The general concept I had for this was to get a piece length from the request, as well as the key it should play in. Then build the chords for that scale, generate a progression of the desired length, and map the chords of that scale into that progression. Then write the whole thing out to a midi file because I hate my ears.
const key = req.query.key || "C";
const length = parseInt(req.query.length) || 6;
const chordsInKey = buildChords(scale);
const progression = generateProgression("I", length);
const chordNotes = progression.map(p => chordsInKey[p]);
const midiFile = writeMidiFile(chordNotes, "progression.mid");This... kind of worked? After a bit of weirdness with the notes I utilized (had to remove E# from the array, so rip generating midwest emo I suppose. may as well scrap the project actually...) I got some proper midi files generating, with music that.. mostly follows the goal?

As a base, this technically functions. Just not well.
The current core of this is the function I generate the midi files in (should probably split it up a bit but fuck it). It takes the chord array we generated just prior, and for each one (based on some predefined patterns) places either the low, mid, or top note of the chord, or plays a full chord. Randomizes velocity just to make it sound less... robotic? I guess? Idk just generally sounds better, altho that should be a bit adjusted to naturalize it. The bass notes are pretty simply always the low of the chord in an octave below the 4th (oh yeah, everything gets played in the 4th octave right now).

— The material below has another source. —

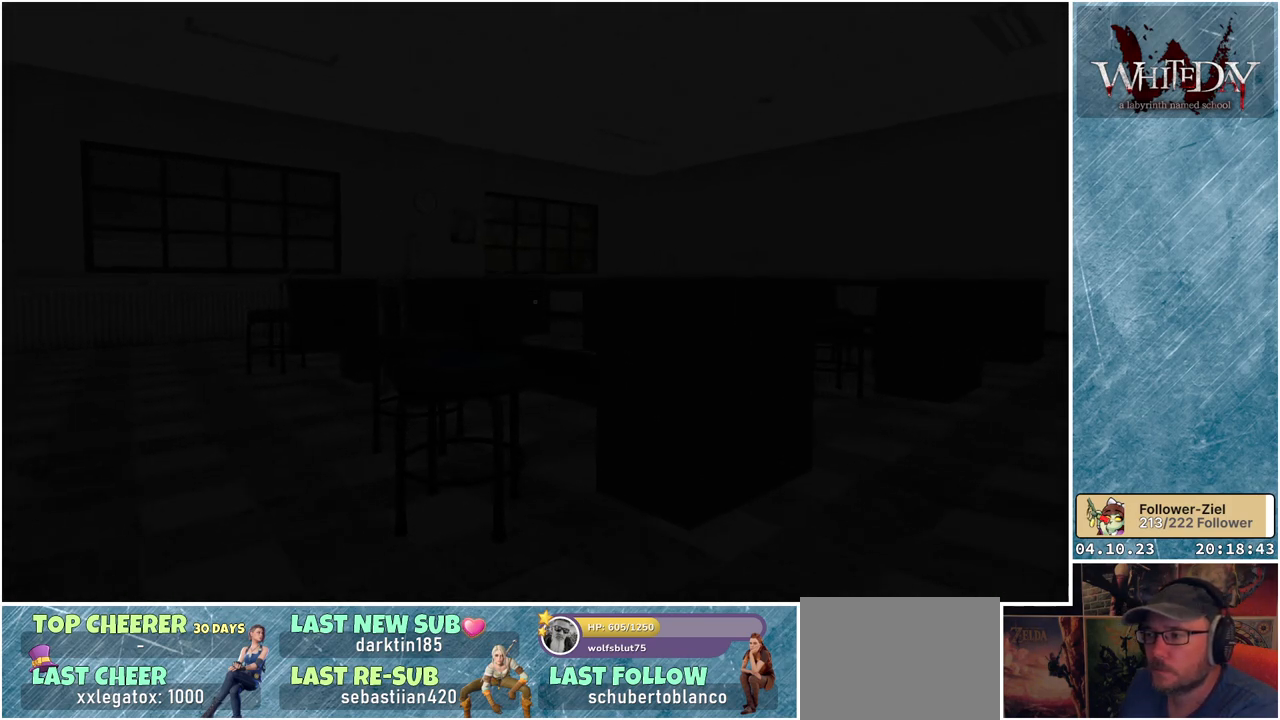
{"buttons": [], "left_stick": "up-right", "right_stick": "center", "events": [[17, "left_stick", "up-right"], [367, "X", "down"], [467, "X", "up"]]}
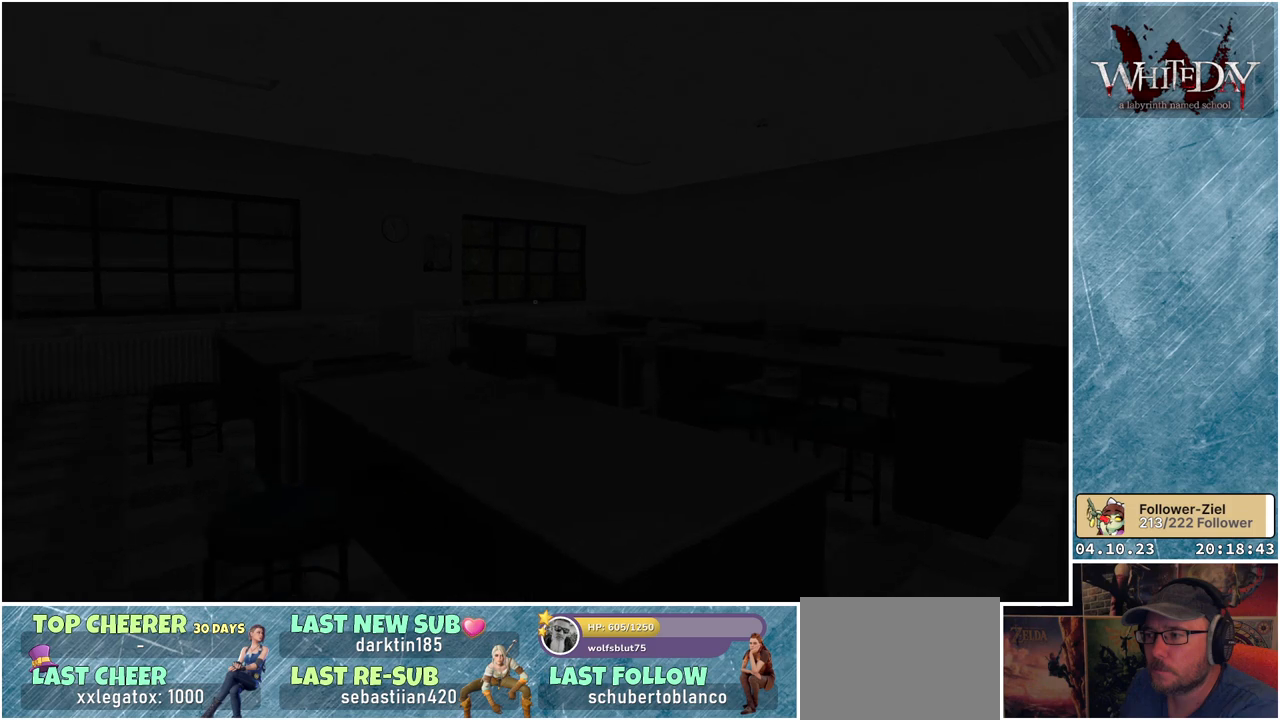
{"buttons": [], "left_stick": "up-right", "right_stick": "center", "events": []}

for (let chord of chordNotes) {
    const midiChord = chord.map(n => n + "4");
    const bassNote = chord[0] + "2";
    left.addEvent(new MidiWriter.NoteEvent({
        pitch: [bassNote],
        duration: "2",
        velocity: Math.floor(50 + Math.random() * 30)
    }));
    for (let p of pattern) {
        let notes;
        switch (p.part) {
            case "low": notes = [midiChord[0]]; break;
            case "mid": notes = [midiChord[1]]; break;
            case "top": notes = [midiChord[2]]; break;
            default: notes = midiChord; break;
        }
        right.addEvent(new MidiWriter.NoteEvent({
            pitch: notes,
            duration: p.dur,
            velocity: Math.floor(60 + Math.random() * 40)
        }));
    }
}Timing for notes comes from the predefined patterns, one of which gets utilized throughout the entire piece. For example this one is entirely played in 4th's.
[
    { dur: "4", part: "low" },
    { dur: "4", part: "mid" },
    { dur: "4", part: "top" },
    { dur: "4", part: "full" }
]And thats.. pretty much all I've done so far. Functionally, this script takes any given note, generates a major scale from it, builds the chords for that scale, generates a chord progression based on predefined rules, and applies the chords to that progression.
Moving forward, I'm going to learn more on what each portions of the flowchart mean, and what it's actually doing and utilizing in order to make proper pieces. As I learn that, I'll be implementing the concepts into the code, likely the `generateProgression()` function, to create pieces that ebb and flow more naturally.
What have I learned from this?
That, luckily, music can in fact be seen from the perspective of a programmatic language. There's definitely flaws in doing so, and there's so, so, so much that goes into actual art pieces that can never be put into code. But, as stands, I've effectively broken into music theory the same way I would any new programming language. And through that, I'm slowly breaking down the barriers that have prevented me from properly understanding and conceptualizing music theory, and creation. Hopefully the end result of this project is a neat niche generator that allows me to compose pieces through algorithmic means.